The internet is vast and full of data that is publicly available to anyone with the time, or technology, to mine for insights.
You can find everything from years of NYC taxi cab data and Uber information to more obscure datasets. The volume of data availability is staggering, and it’s poised to only grow with players like Amazon supporting publicly available AWS Datasets.
There is so much free data out there that thriving companies have built entire business models based upon farming, organising, and selling insights on free, publicly available data.
The key question underpinning this legal case will see at least some resolution in March of 2018 when hiQ has its day in court against LinkedIn.
Central to the case are several sub-questions related to data ownership and control:
1 - May a hosting site prohibit third-party entities from scraping otherwise publicly available data?
2 - Does a hosting company have the right to control access to data that its users make publicly available?
Basics of hiQ vs LinkedIn case
hiQ is a company built upon scraping publicly available data on LinkedIn.
Its very important to note that hiQ only gathers data from LinkedIn and only gathers data that is publicly available without a LinkedIn account.
The lawsuit currently being heard in California centers upon LinkedIn’s contentions that hiQ is in violation of the Computer Fraud and Abuse Act of 1986 (CFAA) and the LinkedIn Terms of Service. (hiQ is a member of LinkedIn.)

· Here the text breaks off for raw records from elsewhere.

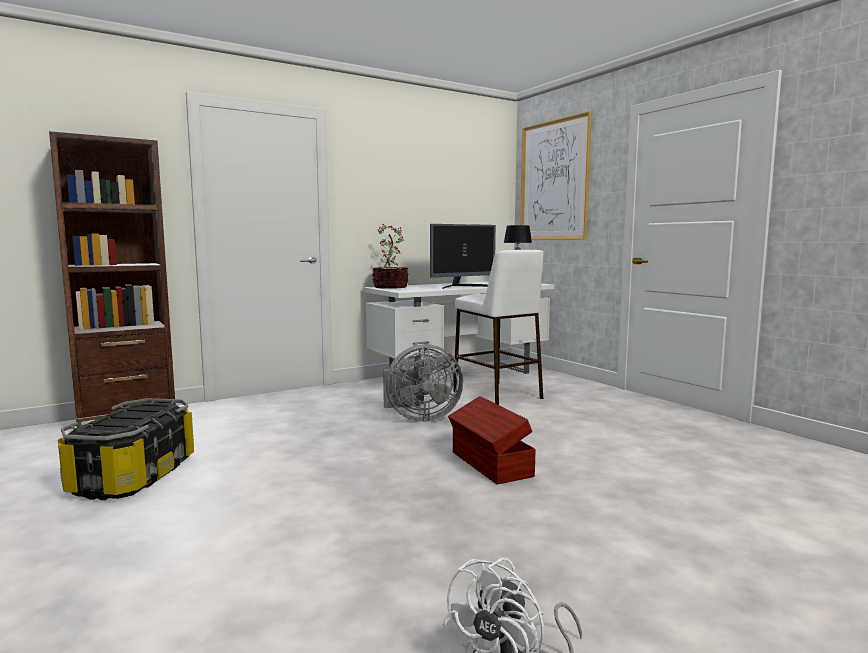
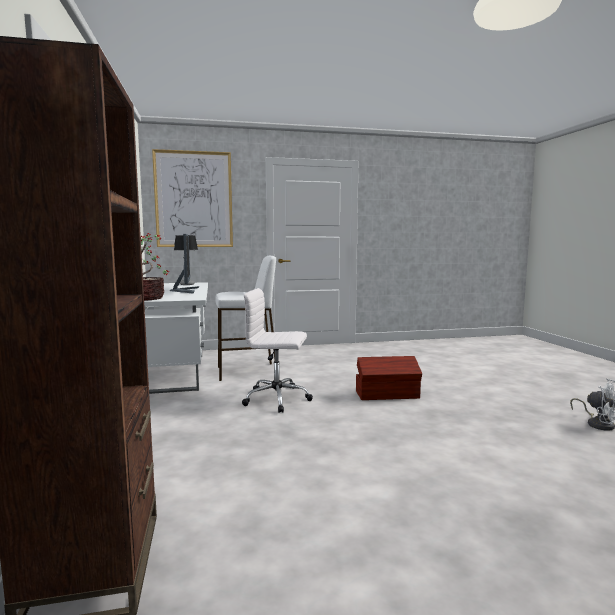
camera: 70 degrees left, 0 degrees up
storage box [58,398,194,500] -> none
grey fan [383,344,463,422] -> white office chair [242,288,313,413]

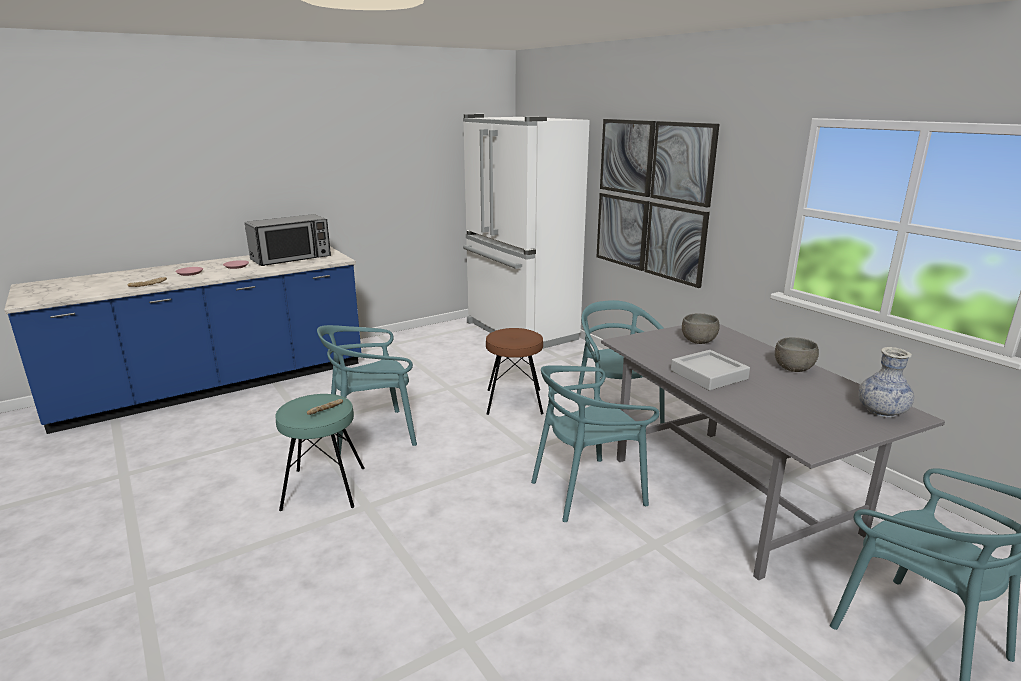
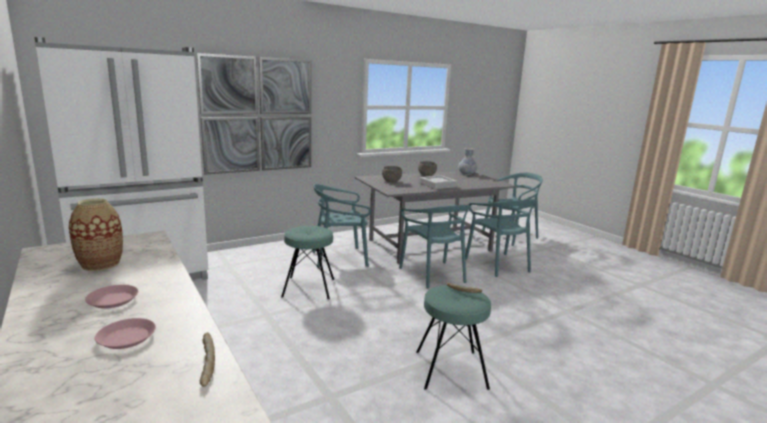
camera: 90 degrees left, 5 degrees down
microwave [245,214,331,266] -> vase [69,198,123,271]
turquoise chair [317,325,417,456] -> turquoise chair moved to [465,199,536,277]
brown stool [486,328,544,415] -> turquoise stool [281,226,334,299]

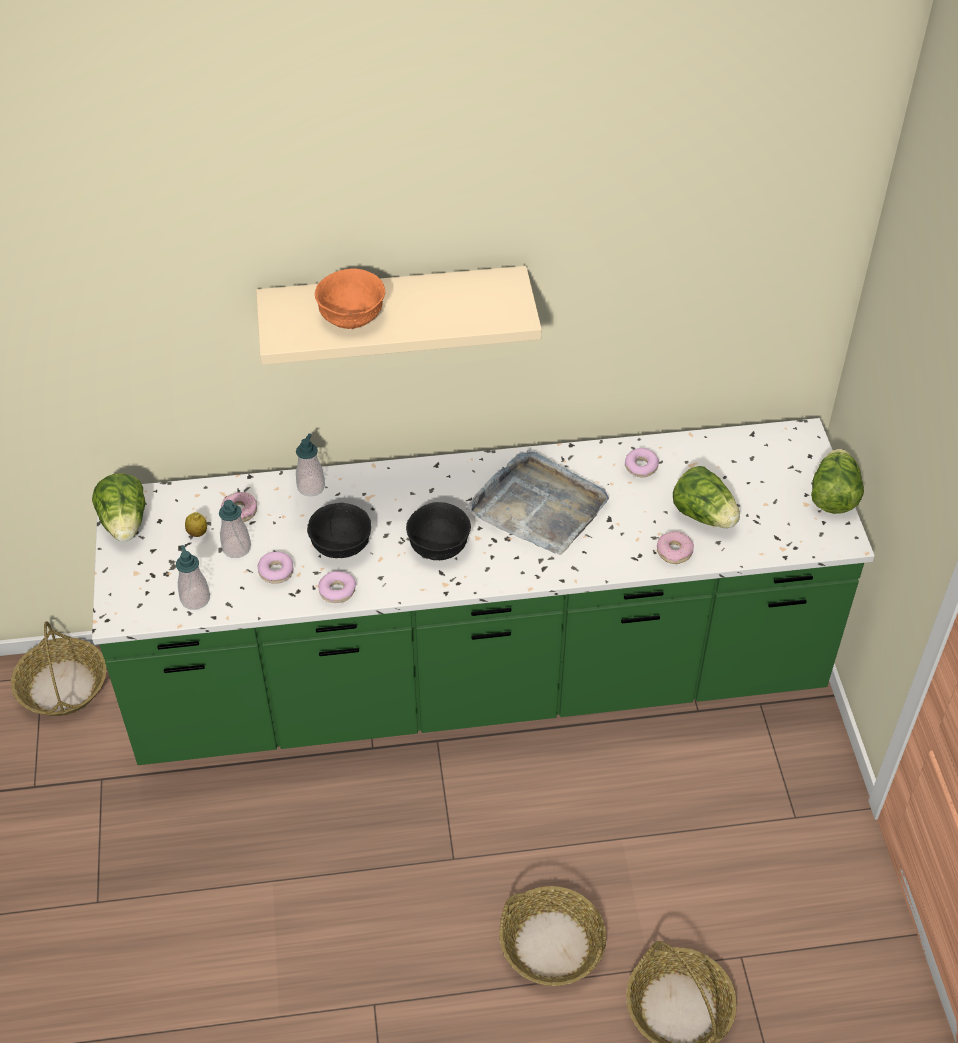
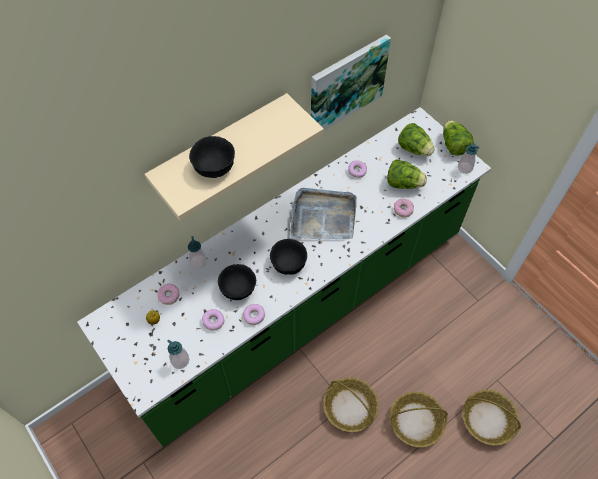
camera: 30 degrees left, 10 degrees up
basket [11,621,107,716] -> basket moved to [323,377,379,432]
lettuce [92,473,146,542] -> lettuce moved to [398,123,435,156]
soap dispenser [219,500,251,558] -> soap dispenser moved to [458,143,480,174]
orange bowl [315,268,385,329] -> black bowl [189,136,235,178]
none -> picture [311,34,391,131]

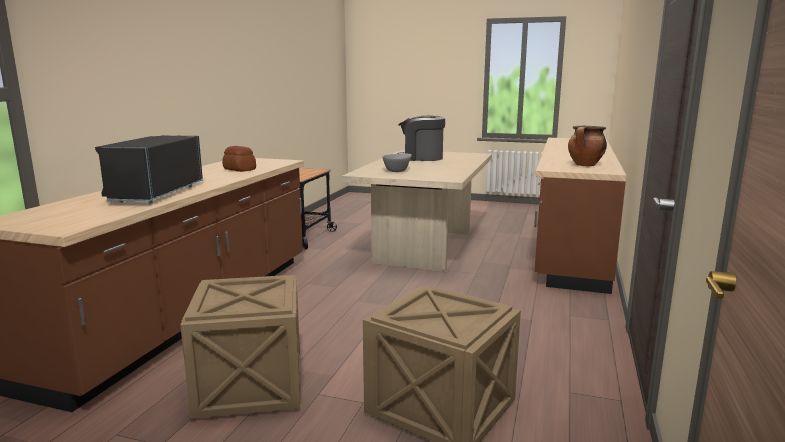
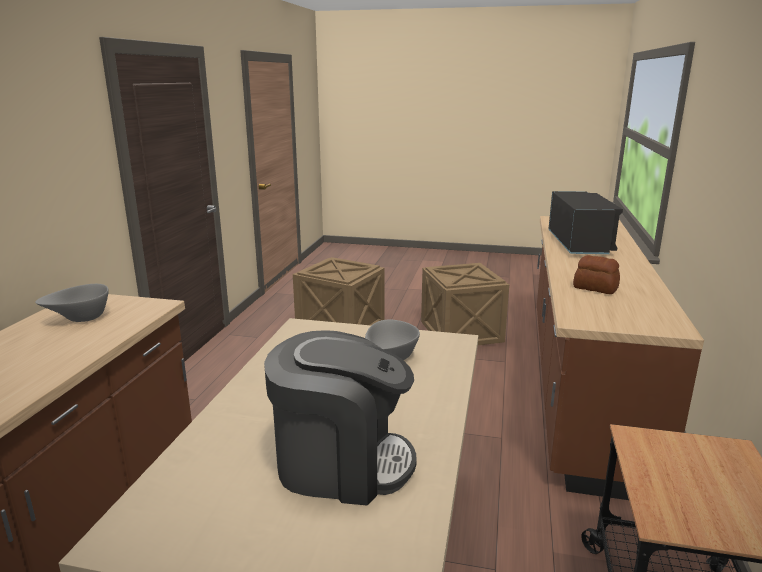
camera: 175 degrees right, 5 degrees up
cooking pot [568,126,607,166] -> grey bowl [35,284,109,322]

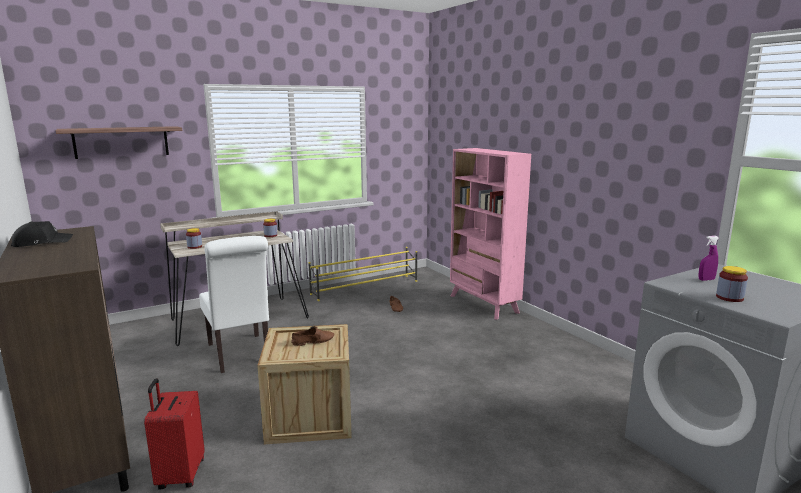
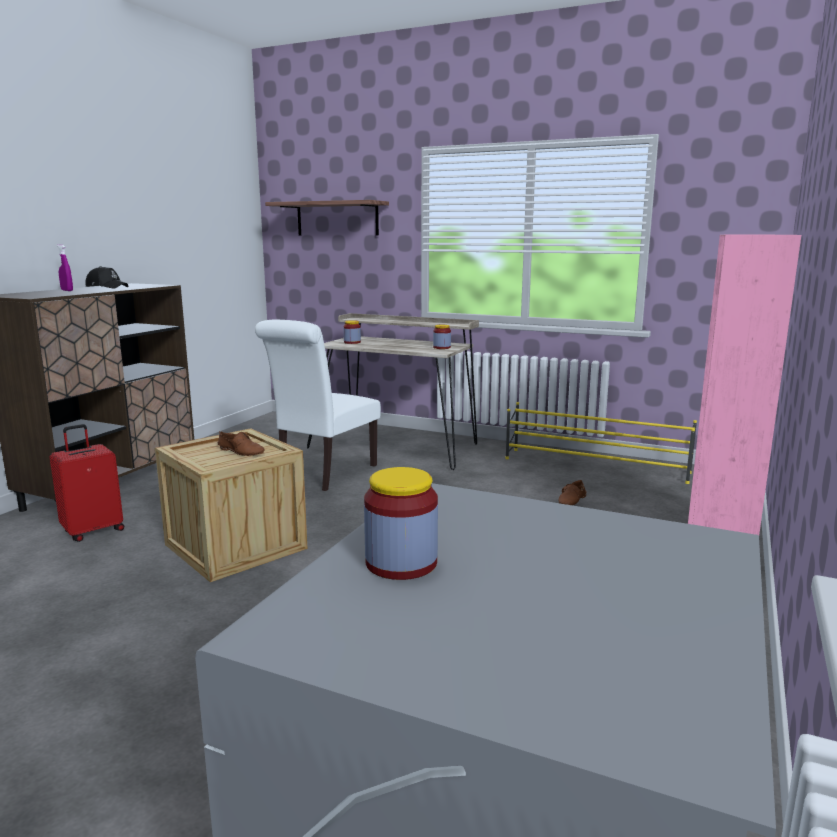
camera: 55 degrees right, 0 degrees up
purple spray bottle [698,236,719,281] -> purple spray bottle moved to [57,245,73,291]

Briefly, the CFAA was passed in 1986 and was aimed at establishing civil and criminal punishments for hacking into private computers to access non-public information and/or cause damage. It was narrowly targeted when drafted and has not been successfully invoked as part of a terms of service violation, as it is here.
What are the arguments in the hiQ vs LinkedIn case
LinkedIn contends that hiQ’s scraping of publicly available data violates their terms of service and justifies criminal punishments for hacking under the CFAA.
While the act of scraping publicly available data does in fact violate the LinkedIn terms of service, bootstrapping a terms of service violation into CFAA criminal charges is a novel theory whilst LinkedIn happily lets your public data be collected by Google and the search engines to drive traffic to it's own site.
The CFAA is very specific in its focus towards punishing those who hack into private computers to steal private information and/or cause damage. This argument fails on the merits because the data was publicly available to the internet even without a LinkedIn account. The violation of the terms of service does present a problem for hiQ here, but the state constitutional free speech argument appears to have gained significant traction with the court.
The early court documentation supports hiQ’s contention that the use of publicly available data is protected free speech in California.
Ideally, the final verdict in the case will find that the gathering of publicly available data and use of publicly available data is protected free speech. The final argument in favour of LinkedIn is their desire to protect its users’ privacy. The protection of privacy is something that will almost always provoke legal support when it is founded upon actually protecting someone’s privacy.
Unfortunately for LinkedIn, this argument will not gain any traction in court because the data was publicly available, and the users opted in to have their data shared publicly.
So what happens next?
Assuming LinkedIn attempts to continue its crusade against hiQ, the court will hear the case in March of 2018.
For now, the recent injunction granted in favour of hiQ will ensure that hiQ and its business operations are protected until the case is fully heard and decided. The court has prohibited LinkedIn from blocking hiQ activities, including data scraping, until the case is complete.